:: EXERCISE DESCRIPTION ::
The stretch wanted below opens at the line containing "magnification brightfield microscopy" and closes at the line containing "stained with a". Please return it exactly, with no other lines.

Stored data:
┌──
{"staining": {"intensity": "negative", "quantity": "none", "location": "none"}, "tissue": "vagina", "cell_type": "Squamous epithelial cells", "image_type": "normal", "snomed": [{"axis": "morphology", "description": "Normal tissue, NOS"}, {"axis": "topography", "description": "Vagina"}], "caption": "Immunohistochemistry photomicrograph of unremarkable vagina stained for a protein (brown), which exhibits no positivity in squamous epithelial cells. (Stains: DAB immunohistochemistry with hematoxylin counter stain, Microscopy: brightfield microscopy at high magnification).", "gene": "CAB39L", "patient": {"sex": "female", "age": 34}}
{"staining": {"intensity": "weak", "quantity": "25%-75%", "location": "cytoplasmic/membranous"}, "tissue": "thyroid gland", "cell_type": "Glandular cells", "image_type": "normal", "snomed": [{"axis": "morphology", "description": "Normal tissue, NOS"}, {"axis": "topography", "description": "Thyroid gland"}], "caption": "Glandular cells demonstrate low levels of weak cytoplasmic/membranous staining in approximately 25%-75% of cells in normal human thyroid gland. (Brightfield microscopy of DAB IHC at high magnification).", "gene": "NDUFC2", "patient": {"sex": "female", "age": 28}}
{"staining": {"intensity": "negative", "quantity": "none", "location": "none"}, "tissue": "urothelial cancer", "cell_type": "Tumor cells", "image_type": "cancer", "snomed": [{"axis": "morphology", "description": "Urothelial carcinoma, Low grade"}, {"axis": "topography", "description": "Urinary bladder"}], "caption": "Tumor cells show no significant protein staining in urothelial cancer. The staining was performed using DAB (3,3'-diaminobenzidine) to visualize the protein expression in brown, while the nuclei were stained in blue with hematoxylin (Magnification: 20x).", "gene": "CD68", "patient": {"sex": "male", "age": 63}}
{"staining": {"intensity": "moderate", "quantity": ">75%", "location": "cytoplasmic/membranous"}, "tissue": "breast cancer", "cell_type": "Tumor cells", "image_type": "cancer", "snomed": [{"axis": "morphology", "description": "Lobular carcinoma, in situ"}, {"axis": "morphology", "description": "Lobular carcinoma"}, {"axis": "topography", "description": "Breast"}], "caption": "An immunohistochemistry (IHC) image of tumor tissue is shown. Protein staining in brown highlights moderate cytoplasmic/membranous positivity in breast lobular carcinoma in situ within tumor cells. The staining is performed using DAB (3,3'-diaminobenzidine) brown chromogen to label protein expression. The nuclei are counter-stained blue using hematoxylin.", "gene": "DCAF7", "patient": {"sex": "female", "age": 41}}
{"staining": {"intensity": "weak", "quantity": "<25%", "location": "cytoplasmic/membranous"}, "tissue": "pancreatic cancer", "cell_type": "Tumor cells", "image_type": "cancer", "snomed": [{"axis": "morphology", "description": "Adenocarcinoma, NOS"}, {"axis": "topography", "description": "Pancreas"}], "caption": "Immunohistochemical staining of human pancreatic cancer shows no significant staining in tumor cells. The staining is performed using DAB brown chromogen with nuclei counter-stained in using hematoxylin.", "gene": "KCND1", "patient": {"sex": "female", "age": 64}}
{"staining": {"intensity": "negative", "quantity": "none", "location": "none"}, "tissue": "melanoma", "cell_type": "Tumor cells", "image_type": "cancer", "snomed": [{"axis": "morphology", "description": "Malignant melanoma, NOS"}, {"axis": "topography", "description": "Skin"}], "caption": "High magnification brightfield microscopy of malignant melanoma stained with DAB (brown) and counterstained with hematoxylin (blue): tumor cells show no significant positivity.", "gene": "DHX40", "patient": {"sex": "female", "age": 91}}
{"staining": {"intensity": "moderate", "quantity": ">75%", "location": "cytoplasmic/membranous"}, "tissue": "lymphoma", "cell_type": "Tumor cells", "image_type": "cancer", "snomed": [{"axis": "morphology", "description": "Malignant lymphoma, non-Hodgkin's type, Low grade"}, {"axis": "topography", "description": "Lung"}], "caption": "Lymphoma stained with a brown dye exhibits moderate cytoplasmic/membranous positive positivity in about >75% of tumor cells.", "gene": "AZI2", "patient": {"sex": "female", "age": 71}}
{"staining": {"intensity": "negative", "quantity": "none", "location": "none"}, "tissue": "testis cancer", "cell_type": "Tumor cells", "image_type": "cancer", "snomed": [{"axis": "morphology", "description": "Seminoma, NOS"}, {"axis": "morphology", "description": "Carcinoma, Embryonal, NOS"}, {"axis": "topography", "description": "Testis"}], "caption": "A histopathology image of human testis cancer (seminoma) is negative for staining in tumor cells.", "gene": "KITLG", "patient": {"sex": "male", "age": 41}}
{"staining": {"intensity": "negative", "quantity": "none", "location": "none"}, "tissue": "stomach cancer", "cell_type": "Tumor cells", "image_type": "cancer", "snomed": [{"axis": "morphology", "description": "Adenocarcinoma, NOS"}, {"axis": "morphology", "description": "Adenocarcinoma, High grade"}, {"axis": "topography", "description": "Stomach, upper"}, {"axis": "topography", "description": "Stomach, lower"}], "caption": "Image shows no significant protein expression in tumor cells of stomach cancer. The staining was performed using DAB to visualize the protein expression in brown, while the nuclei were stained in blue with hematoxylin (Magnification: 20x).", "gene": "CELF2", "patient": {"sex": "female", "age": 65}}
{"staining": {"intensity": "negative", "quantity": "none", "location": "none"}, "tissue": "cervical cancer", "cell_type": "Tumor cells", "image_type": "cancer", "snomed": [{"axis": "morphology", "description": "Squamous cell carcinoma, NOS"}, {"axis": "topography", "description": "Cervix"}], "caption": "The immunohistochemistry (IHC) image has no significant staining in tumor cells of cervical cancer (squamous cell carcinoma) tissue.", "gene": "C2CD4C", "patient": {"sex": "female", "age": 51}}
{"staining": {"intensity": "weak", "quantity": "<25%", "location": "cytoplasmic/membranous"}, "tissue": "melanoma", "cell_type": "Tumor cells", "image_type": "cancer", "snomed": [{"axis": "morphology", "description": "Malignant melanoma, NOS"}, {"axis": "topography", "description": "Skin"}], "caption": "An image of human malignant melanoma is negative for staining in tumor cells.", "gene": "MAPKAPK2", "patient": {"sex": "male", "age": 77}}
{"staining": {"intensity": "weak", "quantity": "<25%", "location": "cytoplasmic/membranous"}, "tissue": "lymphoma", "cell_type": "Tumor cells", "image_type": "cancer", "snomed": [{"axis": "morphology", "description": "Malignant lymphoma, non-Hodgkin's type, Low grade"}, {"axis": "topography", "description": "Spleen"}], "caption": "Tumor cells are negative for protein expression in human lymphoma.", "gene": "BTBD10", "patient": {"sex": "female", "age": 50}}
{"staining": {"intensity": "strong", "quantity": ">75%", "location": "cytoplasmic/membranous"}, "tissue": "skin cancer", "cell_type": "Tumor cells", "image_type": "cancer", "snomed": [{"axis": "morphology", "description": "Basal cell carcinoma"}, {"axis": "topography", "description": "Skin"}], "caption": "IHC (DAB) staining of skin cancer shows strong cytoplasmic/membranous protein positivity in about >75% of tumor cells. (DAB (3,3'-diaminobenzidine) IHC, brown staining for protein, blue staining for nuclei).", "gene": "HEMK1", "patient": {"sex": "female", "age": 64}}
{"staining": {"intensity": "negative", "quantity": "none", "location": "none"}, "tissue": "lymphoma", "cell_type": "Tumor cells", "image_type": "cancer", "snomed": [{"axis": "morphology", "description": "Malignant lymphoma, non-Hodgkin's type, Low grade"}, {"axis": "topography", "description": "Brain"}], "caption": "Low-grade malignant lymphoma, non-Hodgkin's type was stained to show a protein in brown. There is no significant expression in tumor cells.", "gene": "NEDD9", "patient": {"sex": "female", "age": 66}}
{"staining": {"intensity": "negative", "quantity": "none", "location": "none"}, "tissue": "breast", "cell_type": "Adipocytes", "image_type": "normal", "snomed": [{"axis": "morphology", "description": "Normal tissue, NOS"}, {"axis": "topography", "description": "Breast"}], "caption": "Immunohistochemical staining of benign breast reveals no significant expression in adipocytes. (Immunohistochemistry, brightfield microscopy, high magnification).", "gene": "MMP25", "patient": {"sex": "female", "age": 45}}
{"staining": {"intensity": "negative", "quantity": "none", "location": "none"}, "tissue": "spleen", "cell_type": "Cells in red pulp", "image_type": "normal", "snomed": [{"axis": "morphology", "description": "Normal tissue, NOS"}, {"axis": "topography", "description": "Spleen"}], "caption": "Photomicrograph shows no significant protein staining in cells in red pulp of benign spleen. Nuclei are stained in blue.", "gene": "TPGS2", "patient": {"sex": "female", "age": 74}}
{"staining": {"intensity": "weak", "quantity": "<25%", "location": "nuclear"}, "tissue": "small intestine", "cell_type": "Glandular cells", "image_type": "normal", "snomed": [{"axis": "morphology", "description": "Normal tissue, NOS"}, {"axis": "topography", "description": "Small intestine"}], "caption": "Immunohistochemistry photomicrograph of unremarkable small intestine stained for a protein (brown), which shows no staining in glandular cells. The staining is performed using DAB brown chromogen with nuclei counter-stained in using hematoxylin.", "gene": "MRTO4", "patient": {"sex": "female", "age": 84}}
└──
:: EXERCISE OUTPUT ::
{"staining": {"intensity": "negative", "quantity": "none", "location": "none"}, "tissue": "melanoma", "cell_type": "Tumor cells", "image_type": "cancer", "snomed": [{"axis": "morphology", "description": "Malignant melanoma, NOS"}, {"axis": "topography", "description": "Skin"}], "caption": "High magnification brightfield microscopy of malignant melanoma stained with DAB (brown) and counterstained with hematoxylin (blue): tumor cells show no significant positivity.", "gene": "DHX40", "patient": {"sex": "female", "age": 91}}
{"staining": {"intensity": "moderate", "quantity": ">75%", "location": "cytoplasmic/membranous"}, "tissue": "lymphoma", "cell_type": "Tumor cells", "image_type": "cancer", "snomed": [{"axis": "morphology", "description": "Malignant lymphoma, non-Hodgkin's type, Low grade"}, {"axis": "topography", "description": "Lung"}], "caption": "Lymphoma stained with a brown dye exhibits moderate cytoplasmic/membranous positive positivity in about >75% of tumor cells.", "gene": "AZI2", "patient": {"sex": "female", "age": 71}}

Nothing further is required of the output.